Bonus: For more on strategic silence, read the crib of Boyd’s speech at the 2018 Online News Association Conference.

When Your Boss is an Algorithm

“I have learned that drivers at ride-hailing companies may have the freedom and flexibility of gig economy work, but they are still at the mercy of a boss — an algorithmic boss.” – Data & Society Researcher Alex Rosenblat, The New York Times

Bonus: This October, Rosenblat released her highly anticipated book Uberland: How Algorithms Are Rewriting the Rules of Work. Order it here, watch her discuss findings on Yahoo Finance, or read Adrian Chen’s review in New York Magazine.

Data & Society report: Searching for Alternative Facts

In Searching for Alternative Facts, Data & Society Postdoctoral Scholar Francesca Tripodi uses Christian practices of Biblical interpretation as a lens for understanding the relationship between so-called “alternative” or “fake news” sources and contemporary conservative political thought. The report was featured in The Washington Post and Nieman Lab and cited by The Guardian, Slate, and The American Press Institute, among others.

Bonus: Tripodi shared insights from her report in the Medium Feature blogpost, How Trump Voters Decide Who to Trust.

Need medical help? Sorry, not until you sign away your privacy

“In the era of data-driven medicine, systems for handling data need to avoid anything that feels like manipulation—whether it’s subtle or overt. At a minimum, the process of obtaining consent should be separated from the process of obtaining care.” – Data & Society Research Lead Mary Madden, MIT Technology Review

Bonus: Next year, look out for a fresh set of Data & Society primers focusing on topic areas such as health and surveillance, health and misinformation, and “healthy tech.”

Data & Society report: Governing AI

Research Lead Mark Latonero shows how human rights can serve as a “North Star” to guide the development and governance of artificial intelligence in his report, Governing AI.

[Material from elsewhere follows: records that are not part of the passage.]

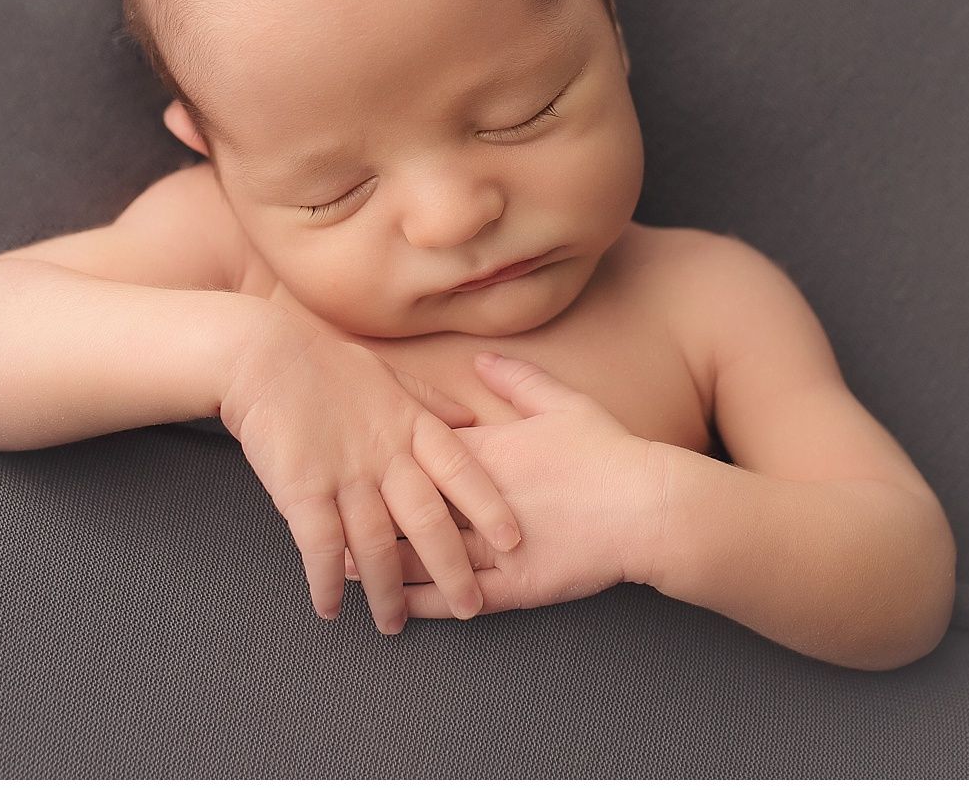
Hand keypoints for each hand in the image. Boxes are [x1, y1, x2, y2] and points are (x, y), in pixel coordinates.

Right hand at [219, 328, 523, 633]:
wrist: (262, 355)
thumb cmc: (326, 365)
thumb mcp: (389, 376)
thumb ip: (430, 402)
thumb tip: (471, 419)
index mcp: (410, 425)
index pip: (461, 472)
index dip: (488, 508)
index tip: (512, 542)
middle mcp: (385, 454)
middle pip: (428, 521)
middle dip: (452, 569)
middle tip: (469, 607)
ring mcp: (344, 474)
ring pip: (376, 544)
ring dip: (387, 590)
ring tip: (392, 624)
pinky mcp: (301, 489)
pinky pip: (320, 546)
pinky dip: (326, 581)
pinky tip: (330, 609)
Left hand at [344, 352, 668, 618]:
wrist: (650, 508)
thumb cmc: (609, 453)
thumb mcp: (563, 405)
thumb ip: (518, 380)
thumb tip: (482, 360)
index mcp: (486, 452)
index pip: (416, 453)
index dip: (376, 453)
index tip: (341, 444)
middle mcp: (478, 500)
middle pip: (405, 504)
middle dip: (361, 507)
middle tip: (317, 504)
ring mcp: (493, 547)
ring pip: (422, 555)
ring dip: (381, 560)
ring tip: (340, 561)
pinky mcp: (513, 587)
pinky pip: (456, 598)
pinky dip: (423, 603)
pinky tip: (395, 608)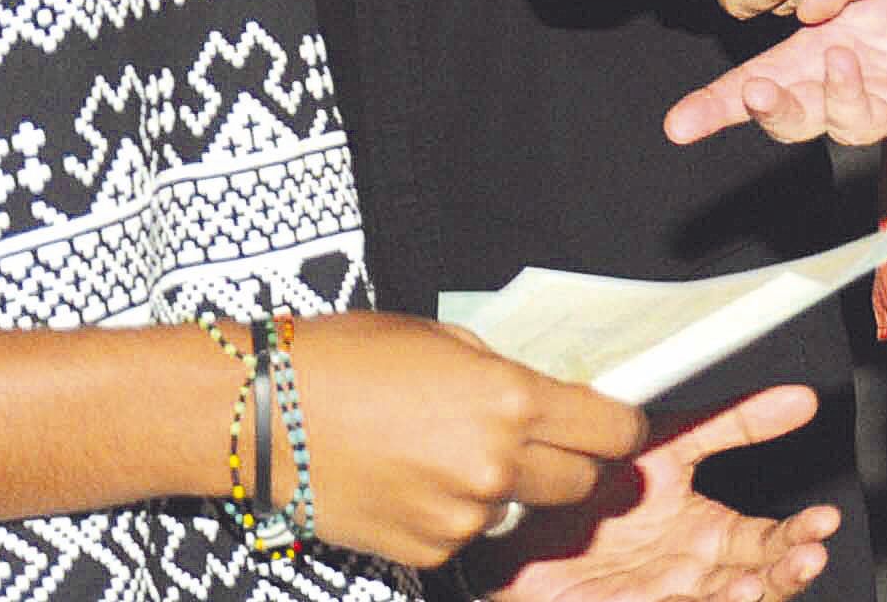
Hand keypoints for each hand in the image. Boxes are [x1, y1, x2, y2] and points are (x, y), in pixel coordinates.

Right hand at [290, 312, 646, 566]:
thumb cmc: (345, 358)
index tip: (621, 425)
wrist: (262, 415)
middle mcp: (496, 464)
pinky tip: (412, 478)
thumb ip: (500, 369)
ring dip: (505, 485)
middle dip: (576, 462)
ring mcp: (463, 515)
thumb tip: (541, 392)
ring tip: (446, 451)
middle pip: (581, 482)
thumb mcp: (439, 336)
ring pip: (519, 507)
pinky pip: (468, 532)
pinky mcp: (428, 551)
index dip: (624, 427)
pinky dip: (456, 511)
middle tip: (548, 441)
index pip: (609, 429)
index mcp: (508, 399)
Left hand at [473, 385, 838, 601]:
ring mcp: (666, 595)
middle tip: (808, 554)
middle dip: (789, 569)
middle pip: (759, 578)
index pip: (769, 538)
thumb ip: (736, 422)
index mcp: (710, 531)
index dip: (799, 533)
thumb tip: (802, 398)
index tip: (824, 521)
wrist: (523, 513)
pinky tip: (720, 596)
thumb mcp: (672, 440)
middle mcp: (694, 570)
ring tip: (759, 582)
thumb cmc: (599, 483)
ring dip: (752, 594)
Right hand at [662, 0, 886, 147]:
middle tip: (757, 94)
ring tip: (843, 55)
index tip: (682, 123)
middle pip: (797, 118)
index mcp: (828, 48)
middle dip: (770, 113)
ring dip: (838, 96)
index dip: (722, 105)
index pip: (764, 81)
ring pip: (851, 126)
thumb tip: (802, 3)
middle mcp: (858, 84)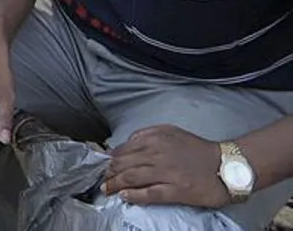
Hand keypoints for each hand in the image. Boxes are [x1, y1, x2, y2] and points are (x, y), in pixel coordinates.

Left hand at [104, 126, 230, 208]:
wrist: (226, 166)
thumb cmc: (197, 149)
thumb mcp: (170, 132)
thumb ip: (147, 134)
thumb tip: (126, 142)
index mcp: (155, 139)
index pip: (124, 149)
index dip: (111, 159)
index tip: (105, 166)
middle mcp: (158, 154)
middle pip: (125, 164)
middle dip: (110, 173)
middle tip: (102, 180)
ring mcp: (167, 173)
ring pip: (133, 177)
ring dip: (116, 184)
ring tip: (107, 189)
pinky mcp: (177, 190)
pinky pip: (150, 193)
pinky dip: (135, 195)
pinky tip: (125, 196)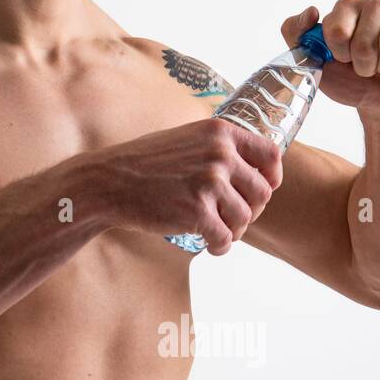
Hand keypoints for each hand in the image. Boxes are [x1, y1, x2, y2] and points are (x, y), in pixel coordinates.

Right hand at [101, 119, 282, 255]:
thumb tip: (255, 172)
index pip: (270, 154)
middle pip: (262, 192)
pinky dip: (220, 246)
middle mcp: (219, 154)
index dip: (271, 177)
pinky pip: (225, 238)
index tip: (262, 190)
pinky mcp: (197, 212)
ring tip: (216, 232)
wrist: (107, 182)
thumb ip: (218, 149)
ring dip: (233, 230)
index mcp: (219, 132)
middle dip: (250, 210)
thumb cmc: (144, 164)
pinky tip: (209, 246)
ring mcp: (209, 182)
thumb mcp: (186, 140)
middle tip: (231, 219)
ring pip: (245, 218)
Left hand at [281, 0, 379, 120]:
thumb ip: (296, 34)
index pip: (336, 28)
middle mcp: (377, 3)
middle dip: (362, 64)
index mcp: (347, 7)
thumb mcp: (313, 61)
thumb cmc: (349, 79)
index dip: (338, 51)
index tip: (341, 58)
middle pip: (364, 38)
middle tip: (365, 68)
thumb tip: (312, 10)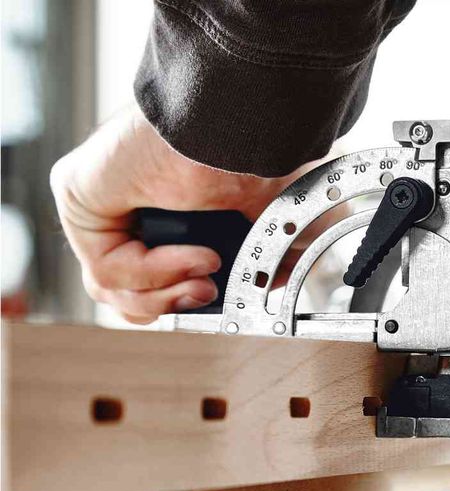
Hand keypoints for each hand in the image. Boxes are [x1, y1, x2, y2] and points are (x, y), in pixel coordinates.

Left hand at [51, 105, 301, 323]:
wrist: (233, 131)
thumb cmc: (250, 156)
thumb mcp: (260, 222)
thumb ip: (258, 256)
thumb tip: (275, 282)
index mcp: (164, 204)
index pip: (150, 275)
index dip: (179, 300)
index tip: (217, 299)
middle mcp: (127, 202)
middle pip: (126, 288)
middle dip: (171, 305)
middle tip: (209, 294)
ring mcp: (99, 201)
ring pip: (112, 288)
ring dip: (165, 296)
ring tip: (205, 277)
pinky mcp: (79, 199)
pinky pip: (107, 269)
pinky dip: (154, 273)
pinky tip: (192, 255)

Bonus: After hosting a convening to discuss the intersection of human rights and artificial intelligence, Latonero and Research Analyst Melanie Penagos curated a blog series with contributions from participants. Check it out here.


(not pictured: Marianna Bastashevski)

Data & Society 2017-2018 Fellows

In June, Data & Society’s 2017-2018 Fellows wrapped up their fellowship with presentations on their projects from the past year. Topics ranged from the distributed web of care to data science ethics. Watch their talks below:

  • Fellows Talk 1: Online Speech Regulation: A Comparative Perspective; Tussling with Privacy on the Internet; Data Science Ethics.
  • Fellows Talk 2: Collective Care: Transforming Digital Security into Digital Power; Making Algorithms Stumble.
  • Fellows Talk 3: Algorithmic Accountability & Transparency in Criminal Justice Software; Privacy from the bottom-up: Can technology empower communities?; Distributed Web of Care.